I am reminded of an early George Carlin monologue about growing up in a Catholic school called
The Confessional.

In fact, WANNA was a sin all by itself. "Thou Shalt Not WANNA". If you woke up in the morning and said, "I'm going down to 42nd street and commit a mortal sin!" Save your car fare; you did it, man! Absolutely!

It was a sin for you to wanna feel up Ellen. It was a sin for you to plan to feel up Ellen. It was a sin for you to figure out a place to feel up Ellen. It was a sin to take Ellen to the place to feel her up. It was a sin to try to feel her up and it was a sin to feel her up. There were six sins in one feel, man!
Of course The Pope runs the Catholic Church and can impose any rules he chooses to — but people are also free to follow their own conscience and decide if those rules are right for them! As much as Father Cutié may well believe in celibacy on an intellectual level, I believe that even if it was subconscious urge, he wanted to get caught to bring this internal conflict of his out in the open. Why else would a well-known public figure do what he did on a public beach where someone was bound to see him with his woman friend sooner or later? Remember, he didn’t deny being seen and later defiantly proclaimed his love for the woman.

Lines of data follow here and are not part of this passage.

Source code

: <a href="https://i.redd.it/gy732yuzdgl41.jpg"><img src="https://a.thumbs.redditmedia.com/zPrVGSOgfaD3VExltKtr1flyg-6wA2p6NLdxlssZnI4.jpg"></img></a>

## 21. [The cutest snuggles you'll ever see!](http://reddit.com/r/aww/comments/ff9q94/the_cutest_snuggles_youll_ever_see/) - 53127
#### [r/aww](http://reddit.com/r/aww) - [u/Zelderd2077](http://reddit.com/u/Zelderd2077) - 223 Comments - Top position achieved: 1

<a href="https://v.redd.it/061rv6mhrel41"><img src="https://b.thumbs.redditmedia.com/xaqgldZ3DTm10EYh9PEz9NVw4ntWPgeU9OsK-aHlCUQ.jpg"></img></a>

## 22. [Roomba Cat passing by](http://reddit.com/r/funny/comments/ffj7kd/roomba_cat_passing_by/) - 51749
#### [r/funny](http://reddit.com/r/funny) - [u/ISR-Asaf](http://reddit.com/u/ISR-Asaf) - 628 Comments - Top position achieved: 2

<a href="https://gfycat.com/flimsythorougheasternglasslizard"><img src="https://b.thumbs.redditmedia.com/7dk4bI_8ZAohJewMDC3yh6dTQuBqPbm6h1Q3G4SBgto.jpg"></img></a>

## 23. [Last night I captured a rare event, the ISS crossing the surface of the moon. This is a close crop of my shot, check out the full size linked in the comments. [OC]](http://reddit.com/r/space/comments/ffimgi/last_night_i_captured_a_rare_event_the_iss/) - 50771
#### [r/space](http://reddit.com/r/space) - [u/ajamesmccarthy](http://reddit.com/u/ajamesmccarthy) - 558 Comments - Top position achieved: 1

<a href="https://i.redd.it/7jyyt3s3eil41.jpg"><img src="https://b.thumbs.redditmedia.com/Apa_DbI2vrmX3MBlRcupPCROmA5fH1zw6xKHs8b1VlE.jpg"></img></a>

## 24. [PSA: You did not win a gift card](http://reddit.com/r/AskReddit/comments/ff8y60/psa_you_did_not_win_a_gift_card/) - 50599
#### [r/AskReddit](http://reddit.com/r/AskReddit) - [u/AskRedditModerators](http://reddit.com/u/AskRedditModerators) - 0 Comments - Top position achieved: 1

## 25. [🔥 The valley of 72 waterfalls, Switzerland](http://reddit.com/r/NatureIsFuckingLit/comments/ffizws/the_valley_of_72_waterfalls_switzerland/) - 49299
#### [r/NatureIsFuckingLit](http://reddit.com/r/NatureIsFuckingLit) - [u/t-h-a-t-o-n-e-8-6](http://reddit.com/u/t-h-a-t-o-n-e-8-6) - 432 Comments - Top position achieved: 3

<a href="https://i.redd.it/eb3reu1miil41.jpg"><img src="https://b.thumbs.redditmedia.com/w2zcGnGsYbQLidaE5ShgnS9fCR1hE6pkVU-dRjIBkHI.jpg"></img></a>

I think this will lead to Father Cutié leaving the priesthood. And why not? The qualities that led him to become famous as a priest will no doubt serve him well in the secular world. The question is how long will the Catholic Church stubbornly continue on this path and lose more good men like Father Cutié?

Post-Script
MIAMI (June 16) - A telegenic Miami priest who left the Catholic Church amid an uproar over published photos of him kissing his girlfriend on the beach made the relationship official Tuesday, marrying the woman he was involved with for about two years.